The above is only a preferred embodiment of the present invention, and is not intended to limit the present invention, but various modifications and variations can be made to the present invention by those skilled in the art. Any modification, equivalent replacement, improvement, etc. made within the spirit and principle of the present invention should be included in the protection scope of the present invention.

Claims (10)

1. A detection method of a communication system including a control device and a controlled device in communication with the control device, the detection method being applied to the control device side, comprising:

detecting a timing control signal comprising a plurality of repeating and consecutive repeating units;

Taking each repeating unit as a triggering condition of a communication system test, carrying out a communication test on each repeating unit, and transmitting first data to the controlled equipment based on that the waveform drawn by the detected data is consistent with the waveform in the repeating unit;

Determining a detection result according to a matching result of the first data and the second data fed back by the controlled equipment;

starting timing based on the detected data that the drawn waveform corresponds to the waveform in the repeating unit;

and receiving the second data under the condition that the timing duration does not reach the first duration.

2. The method for detecting a communication system according to claim 1, further comprising:

and in a second time period after the timing time period reaches the first time period, matching the first data with the second data to determine the matching result.

3. The method for detecting a communication system according to claim 1, further comprising:

Acquiring historical communication data of the control equipment and the controlled equipment, wherein the historical communication data comprises a first moment when the control equipment sends the first data to the controlled equipment and a second moment when the controlled equipment feeds back the second data to the control equipment;

determining the waiting time length of the control equipment according to the first time and the second time;

and determining the first duration according to the waiting duration.

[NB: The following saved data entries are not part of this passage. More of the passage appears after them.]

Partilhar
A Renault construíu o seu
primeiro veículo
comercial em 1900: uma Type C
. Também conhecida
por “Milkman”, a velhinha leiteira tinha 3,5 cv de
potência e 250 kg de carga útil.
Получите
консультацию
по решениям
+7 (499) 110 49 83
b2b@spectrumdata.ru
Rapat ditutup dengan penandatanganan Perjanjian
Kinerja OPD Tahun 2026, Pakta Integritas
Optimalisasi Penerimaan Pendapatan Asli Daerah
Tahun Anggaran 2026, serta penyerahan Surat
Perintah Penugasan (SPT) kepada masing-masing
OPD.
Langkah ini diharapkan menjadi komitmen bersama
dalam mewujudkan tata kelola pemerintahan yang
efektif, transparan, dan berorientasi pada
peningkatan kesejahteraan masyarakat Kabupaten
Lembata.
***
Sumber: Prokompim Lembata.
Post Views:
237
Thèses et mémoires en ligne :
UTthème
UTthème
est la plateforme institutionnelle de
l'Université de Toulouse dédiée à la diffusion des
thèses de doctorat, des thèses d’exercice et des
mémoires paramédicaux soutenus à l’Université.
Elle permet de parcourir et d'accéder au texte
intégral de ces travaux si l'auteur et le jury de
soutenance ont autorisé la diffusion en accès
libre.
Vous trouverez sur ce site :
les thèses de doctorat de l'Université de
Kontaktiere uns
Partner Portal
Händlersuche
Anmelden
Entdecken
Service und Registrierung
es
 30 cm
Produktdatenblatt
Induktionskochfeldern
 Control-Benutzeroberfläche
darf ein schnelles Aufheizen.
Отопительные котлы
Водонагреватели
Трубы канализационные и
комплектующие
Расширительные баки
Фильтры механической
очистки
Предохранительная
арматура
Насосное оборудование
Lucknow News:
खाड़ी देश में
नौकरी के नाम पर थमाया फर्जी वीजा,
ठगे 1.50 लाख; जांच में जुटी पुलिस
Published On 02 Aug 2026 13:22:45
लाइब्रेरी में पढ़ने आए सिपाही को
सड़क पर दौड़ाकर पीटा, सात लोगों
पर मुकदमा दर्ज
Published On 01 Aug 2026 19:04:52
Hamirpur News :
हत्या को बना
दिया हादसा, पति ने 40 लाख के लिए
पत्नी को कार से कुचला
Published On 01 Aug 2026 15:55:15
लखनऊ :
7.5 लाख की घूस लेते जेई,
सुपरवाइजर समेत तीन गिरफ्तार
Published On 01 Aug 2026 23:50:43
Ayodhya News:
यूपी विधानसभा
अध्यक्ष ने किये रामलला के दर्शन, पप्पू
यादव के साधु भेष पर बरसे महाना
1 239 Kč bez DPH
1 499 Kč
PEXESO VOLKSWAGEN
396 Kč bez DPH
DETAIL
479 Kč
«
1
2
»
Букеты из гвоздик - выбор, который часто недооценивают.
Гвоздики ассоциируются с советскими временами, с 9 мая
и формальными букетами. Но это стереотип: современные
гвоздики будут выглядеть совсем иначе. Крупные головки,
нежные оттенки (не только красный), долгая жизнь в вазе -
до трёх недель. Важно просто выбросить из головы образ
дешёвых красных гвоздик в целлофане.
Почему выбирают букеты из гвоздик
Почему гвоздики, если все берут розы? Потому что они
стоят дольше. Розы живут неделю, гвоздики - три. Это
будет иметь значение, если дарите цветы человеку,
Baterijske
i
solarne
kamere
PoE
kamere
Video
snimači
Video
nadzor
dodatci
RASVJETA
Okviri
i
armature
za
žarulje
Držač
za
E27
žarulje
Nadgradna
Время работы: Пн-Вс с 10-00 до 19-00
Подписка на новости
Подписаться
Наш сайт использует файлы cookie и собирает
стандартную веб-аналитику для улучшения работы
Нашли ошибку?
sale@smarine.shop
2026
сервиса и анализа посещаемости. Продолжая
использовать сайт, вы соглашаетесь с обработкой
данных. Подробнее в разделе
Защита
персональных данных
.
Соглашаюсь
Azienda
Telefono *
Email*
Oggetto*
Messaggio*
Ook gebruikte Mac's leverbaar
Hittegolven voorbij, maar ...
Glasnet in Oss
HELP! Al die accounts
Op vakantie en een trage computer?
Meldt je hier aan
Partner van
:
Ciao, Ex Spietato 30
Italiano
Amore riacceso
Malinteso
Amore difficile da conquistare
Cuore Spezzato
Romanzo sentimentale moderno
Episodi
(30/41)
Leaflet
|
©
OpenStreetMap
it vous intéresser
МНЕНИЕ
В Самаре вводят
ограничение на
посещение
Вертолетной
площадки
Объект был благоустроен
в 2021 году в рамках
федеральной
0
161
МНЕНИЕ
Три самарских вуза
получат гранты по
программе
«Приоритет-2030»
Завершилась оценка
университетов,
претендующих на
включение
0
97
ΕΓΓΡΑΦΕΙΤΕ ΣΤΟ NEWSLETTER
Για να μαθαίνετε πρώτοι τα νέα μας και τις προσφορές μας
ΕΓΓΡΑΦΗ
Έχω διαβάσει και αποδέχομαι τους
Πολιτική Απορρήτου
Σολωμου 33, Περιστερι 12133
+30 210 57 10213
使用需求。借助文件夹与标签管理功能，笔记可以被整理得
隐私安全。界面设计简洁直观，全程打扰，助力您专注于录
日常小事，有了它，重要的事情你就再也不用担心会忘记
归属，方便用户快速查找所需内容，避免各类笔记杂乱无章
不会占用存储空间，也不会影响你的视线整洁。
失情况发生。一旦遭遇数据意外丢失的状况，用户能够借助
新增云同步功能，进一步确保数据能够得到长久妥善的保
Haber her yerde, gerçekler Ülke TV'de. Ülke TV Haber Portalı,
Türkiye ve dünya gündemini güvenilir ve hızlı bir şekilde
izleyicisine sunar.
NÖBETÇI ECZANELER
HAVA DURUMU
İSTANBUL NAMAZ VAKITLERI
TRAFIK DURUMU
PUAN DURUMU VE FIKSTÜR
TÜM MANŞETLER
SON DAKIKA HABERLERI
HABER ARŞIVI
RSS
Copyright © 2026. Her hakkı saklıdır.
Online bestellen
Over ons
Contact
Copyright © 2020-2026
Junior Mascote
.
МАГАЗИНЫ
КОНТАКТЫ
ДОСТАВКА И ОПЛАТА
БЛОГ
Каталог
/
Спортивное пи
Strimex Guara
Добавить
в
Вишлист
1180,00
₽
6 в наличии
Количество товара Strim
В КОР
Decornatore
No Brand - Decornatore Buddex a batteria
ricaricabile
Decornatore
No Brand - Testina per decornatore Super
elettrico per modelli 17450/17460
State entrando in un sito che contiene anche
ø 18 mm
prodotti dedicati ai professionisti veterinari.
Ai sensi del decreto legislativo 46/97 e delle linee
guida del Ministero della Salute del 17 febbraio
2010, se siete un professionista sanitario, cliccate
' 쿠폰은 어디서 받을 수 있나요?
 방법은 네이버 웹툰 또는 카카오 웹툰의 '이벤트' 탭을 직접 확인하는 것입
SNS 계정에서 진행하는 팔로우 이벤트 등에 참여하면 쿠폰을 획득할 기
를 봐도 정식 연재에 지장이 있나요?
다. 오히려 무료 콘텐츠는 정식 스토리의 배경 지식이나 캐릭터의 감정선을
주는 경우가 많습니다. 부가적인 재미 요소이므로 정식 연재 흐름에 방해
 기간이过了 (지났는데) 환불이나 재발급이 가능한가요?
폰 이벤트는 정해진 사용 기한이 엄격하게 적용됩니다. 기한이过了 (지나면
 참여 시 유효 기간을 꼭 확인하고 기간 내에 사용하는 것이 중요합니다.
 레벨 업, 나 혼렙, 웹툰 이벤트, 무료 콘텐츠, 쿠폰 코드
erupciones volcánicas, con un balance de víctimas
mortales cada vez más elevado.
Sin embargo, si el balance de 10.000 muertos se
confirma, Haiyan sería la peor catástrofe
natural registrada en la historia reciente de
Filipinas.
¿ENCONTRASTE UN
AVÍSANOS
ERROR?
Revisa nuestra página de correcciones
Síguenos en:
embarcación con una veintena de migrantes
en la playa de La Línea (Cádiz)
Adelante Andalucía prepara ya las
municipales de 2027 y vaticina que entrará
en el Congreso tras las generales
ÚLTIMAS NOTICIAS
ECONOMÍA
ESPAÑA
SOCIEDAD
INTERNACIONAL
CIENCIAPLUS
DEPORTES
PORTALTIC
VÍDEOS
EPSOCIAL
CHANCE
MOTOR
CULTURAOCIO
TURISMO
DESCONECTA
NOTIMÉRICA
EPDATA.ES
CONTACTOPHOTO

4. A method of detecting a communication system according to claim 3, wherein the first time period is longer than the waiting time period.

5. The method for detecting a communication system according to claim 2, wherein,

The duration of each repeating unit is a third duration, wherein the third duration is greater than the sum of the first duration and the second duration.

6. The method according to any one of claims 1 to 5, wherein the first data is transformed according to a preset waveform once every fourth time period;

Wherein the fourth time period is equal to the time period of the repeating unit.

7. The method for detecting a communication system according to any one of claims 1 to 5, wherein determining a detection result according to a matching result of the first data and second data fed back by the controlled device specifically includes:

Determining a communication anomaly based on the first data not matching the second data;

And outputting statistical information of communication abnormality.

8. The method of claim 7, wherein the statistical information comprises at least one of:

the method comprises the steps of time information of occurrence of communication abnormality, accumulated times of occurrence of communication abnormality after the communication system is started, and accumulated times of occurrence of communication abnormality after the communication system is used.

9. The detection method of a communication system according to any one of claims 1 to 5, characterized in that the control device includes: a programmable logic controller.

10. A communication system comprising a control device and a controlled device in communication with the control device, characterized by a detection method for implementing the communication system of any of claims 1 to 9.